Work of truant officer not for timid
For 76 years the school attendance officer has been a regular visitor to some of Dublin's most deprived areas and flat complexes.
At times they have dodged stones and rocks in their attempts to make sure young pupils turn up for school in the morning. Mr Michael Doyle has been doing the job for 21 years. In that time he has witnessed tragic scenes which more sheltered people would find hard to confront.
Families who have had to sell every stick of furniture to keep warm; flats where several adults were shooting up drugs while a young child played with the discarded syringes on the floor. He has seen it all.
The officers, who also operate in Cork and Waterford, work for their local authorities and are charged under the School Attendance Act of 1926 to make sure children attend school on a regular basis.

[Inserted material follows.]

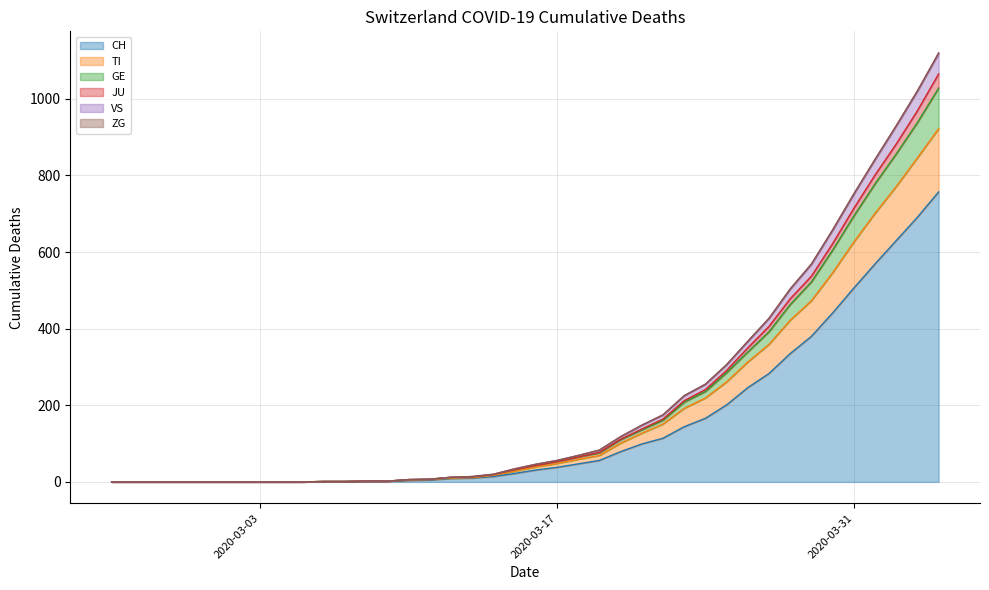

Which category has the highest value in the CH series?

2020-04-04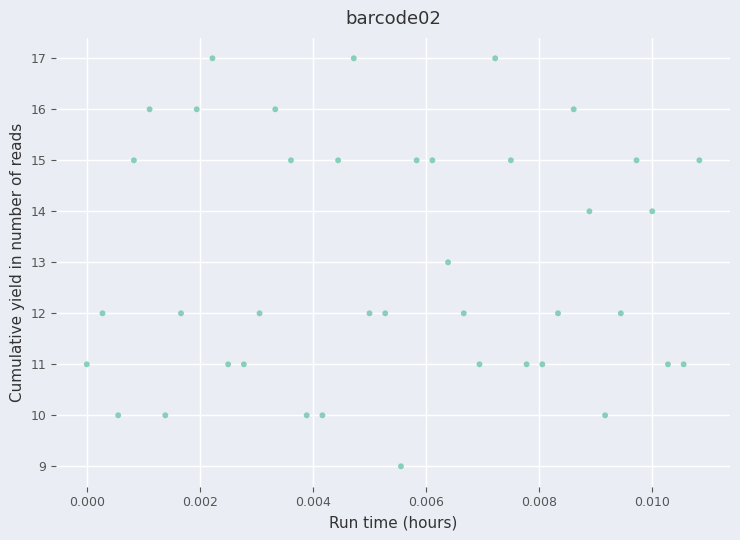

What is the range of Y values (max minus min)?

8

Mr Doyle says their work begins at school level where they check roll books to see if there are children who are persistently not attending school.
If there is a name with plenty of zeros after it, they call out to the home or flat to discuss the issues with the parents. Predictably, not every parent is delighted to see them and many of the officers are used to being politely shown the door.
Mr Doyle says nowadays it is rarely a question of a parent refusing to force the child to attend, it is more that the parent is unable due to a drink or drugs addiction to take any action. "The problem of non-attendance has become more complex," he says. Bullying among pupils is also becoming a major cause of non-attendance, particularly at second level, he says.
Going into hostile environments means the job is not for the faint-hearted. Mr Doyle one night had his car badly damaged after a youngster threw a rock from a balcony on top of it.
However, he says most parents are receptive.